Section 4(d) of the act, which is already in effect in Minnesota, eases
restrictions on populations that have been downlisted to threatened.
Wolves that have preyed on domestic animals can be trapped and killed by
designated government agents.

“I was a little concerned with some of the adversarial language in there,”
Dallas said, pointing to a section of the resolution that attributes the
decline in the livestock industry to federal land management decisions.

Dallas added that he hoped state, federal and county agencies could act
together to improve their working relationships.

“With all due respect, sir, the adversarial language always seems to come
from the county. But when it comes from the other side, it’s acceptable,”
Roberts said. “This language — ‘non-essential (wolf) experimental
population.’ That’s adversarial to me.”

Public Land Use Advisory Commission member Bob St. Louis, who drafted the
resolution, told commissioners that wolves would devastate the county’s
big game herds.

“The statistics that I was able to read about clearly show that where the
wolves have been reintroduced, or where they’ve established reproducing
packs, they are very detrimental to the wildlife in those areas,” St.
Louis said.

“I believe that once we have reputable accounts of the wolves being in
this state, that there will be petitions to ensure that it is listed
here,” he added.

“To me, I don’t see the difference, you know, of bringing wolves into
establishment or these ones that just come in and establish,” Assemblyman
John Carpenter said. “We know what’s going to happen to our livestock and
our wildlife.”

Carpenter, R-Elko, told Commissioners he was certain that state
legislators would introduce a bill declaring Nevada “wolf-free.”

Lloyd and Carpenter questioned the Fish and Wildlife Service’s motives.

“I recognize our having to work with Fish and Wildlife, but it throws a
red flag to me.

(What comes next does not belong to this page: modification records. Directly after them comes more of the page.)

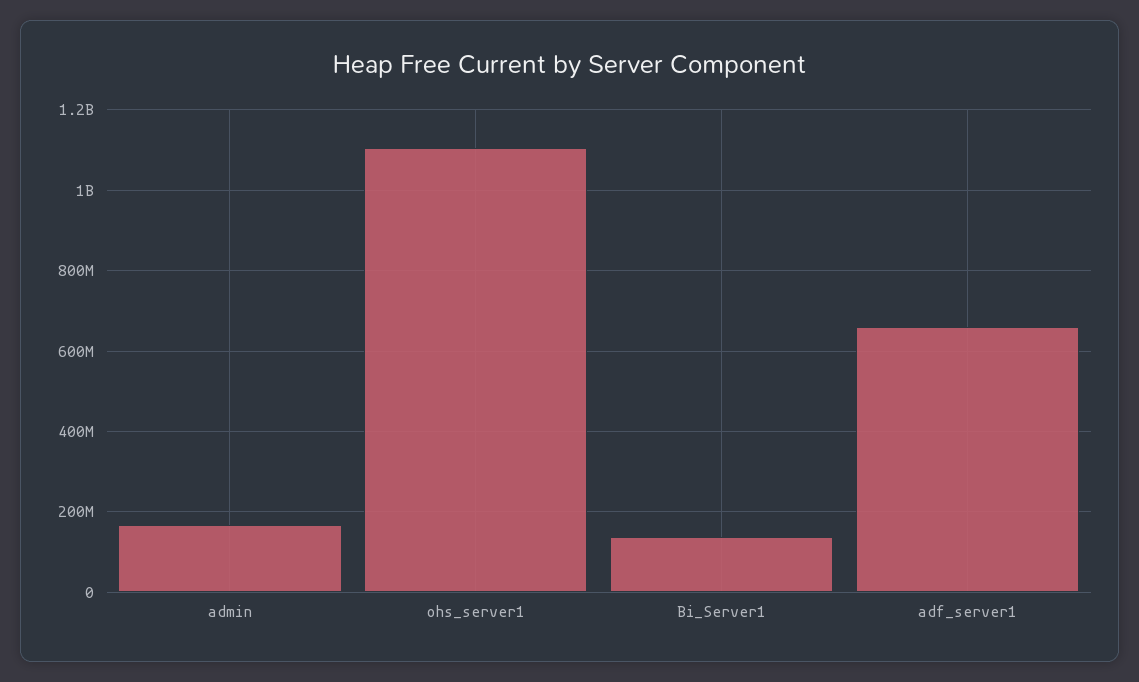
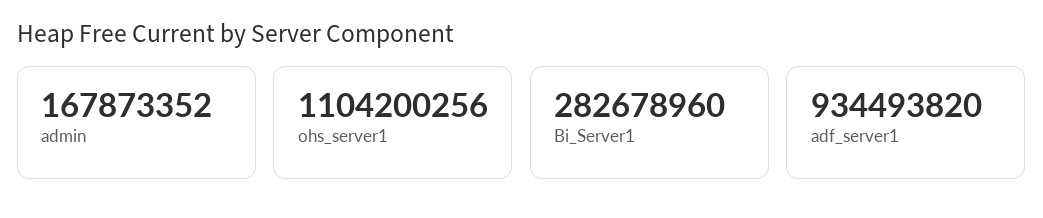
  {
    "admin": 167873352,
    "ohs_server1": 1104200256,
-   "Bi_Server1": 140000000,
+   "Bi_Server1": 282678960,
-   "adf_server1": 660000000
+   "adf_server1": 934493820
  }

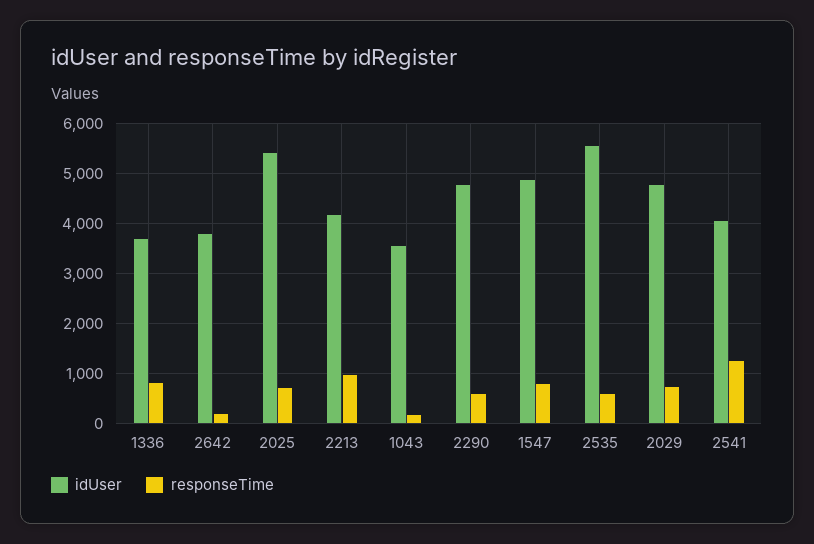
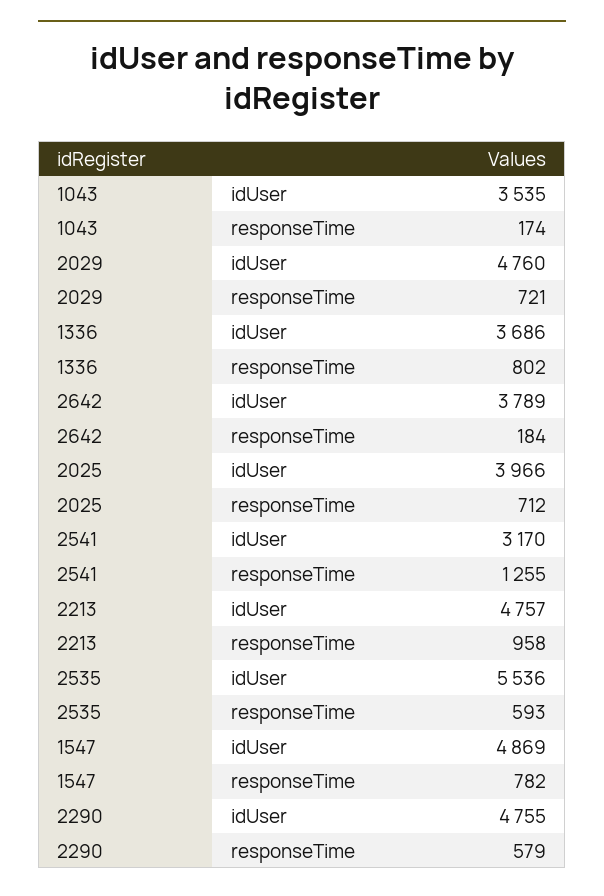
  {
    "idUser": {
      "1336": 3686,
      "2642": 3789,
-     "2025": 5400,
+     "2025": 3966,
-     "2213": 4200,
+     "2213": 4757,
      "1043": 3535,
      "2290": 4755,
      "1547": 4869,
      "2535": 5536,
      "2029": 4760,
-     "2541": 4000
+     "2541": 3170
    },
    "responseTime": {
      "1336": 802,
      "2642": 184,
      "2025": 712,
      "2213": 958,
      "1043": 174,
      "2290": 579,
      "1547": 782,
      "2535": 593,
      "2029": 721,
      "2541": 1255
    }
  }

Our experience with them folks is not good,” Lloyd said.
“They’d have every wolf in every backyard.”

“We know what happens when we ask the Fish and Wildlife Service, you know,
and they’re going to allow all the wolves they can in here,” Carpenter
said.

“That is not true,” Fish and Wildlife Service spokesperson Randi Thompson
said today.

Thompson also disputed a section of the resolution which states that “the
U.S. Fish and Wildlife Service has clandestinely approached the states of
California and Nevada in the hopes of enlisting the two states in wolf
habitat designation.”

According to a Fish and Wildlife Service document, “it is highly unlikely
that recovery would be successful” in Nevada and California due to a loss
of “suitable habitat” and the potential for conflicts with humans.

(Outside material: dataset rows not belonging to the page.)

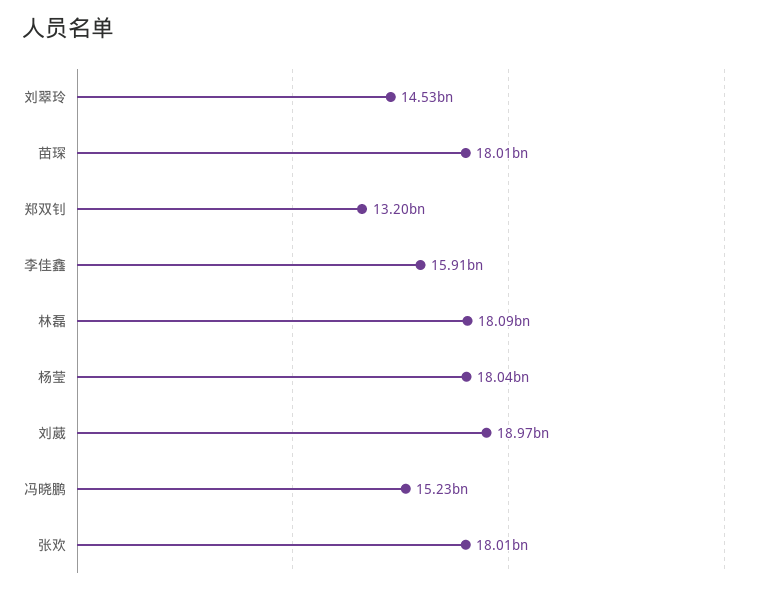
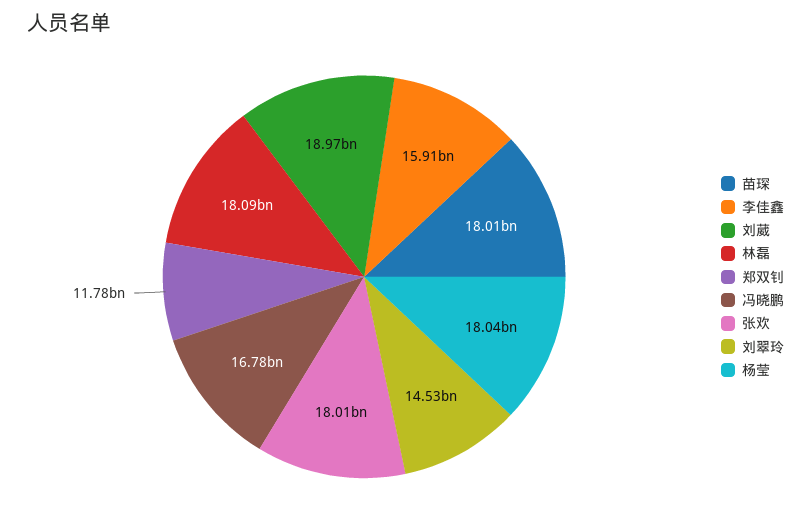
  {
    "刘翠玲": 14530000000,
    "苗琛": 18010000000,
-   "郑双钊": 13200000000,
+   "郑双钊": 11780000000,
    "李佳鑫": 15910000000,
    "林磊": 18090000000,
    "杨莹": 18040000000,
    "刘葳": 18970000000,
-   "冯晓鹏": 15230000000,
+   "冯晓鹏": 16780000000,
    "张欢": 18010000000
  }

The agency’s proposal to delist wolves in Nevada and California has been a
matter of public record since 2000. That proposal has come under fire from
environmental groups, including Defenders of Wildlife, who argue that it
puts migrating wolves at risk.

The agency believes that recovery efforts in other regions will restore
populations to the point where the species no longer qualifies as
threatened or endangered, thereby easing management of “problem wolves”
who repeatedly stray from their packs, Thompson said.

Thompson noted that it’s currently illegal to kill a protected species at
random or without cause.

“They should not be encouraging citizens to go out and violate federal
law,” she said.

“People who kill wolves for no reason will be prosecuted,” she added.

Thompson suspects that Elko County residents may be seeing domesticated
wolf hybrids.

“The perception may be that a wolf is in the neighborhood when in fact
it’s somebody’s dog,” she said. “They’re kind of giving wolves a bad
name.”

According to the U.S. Department of Agriculture’s Animal Welfare
Information Center, many hybrids are bred specifically for their
aggressive tendencies and fighting abilities, whereas aggression is
generally detrimental to wolf pack survival. Hybrids also gravitate
towards human settlements, while healthy wolves will shy away from people.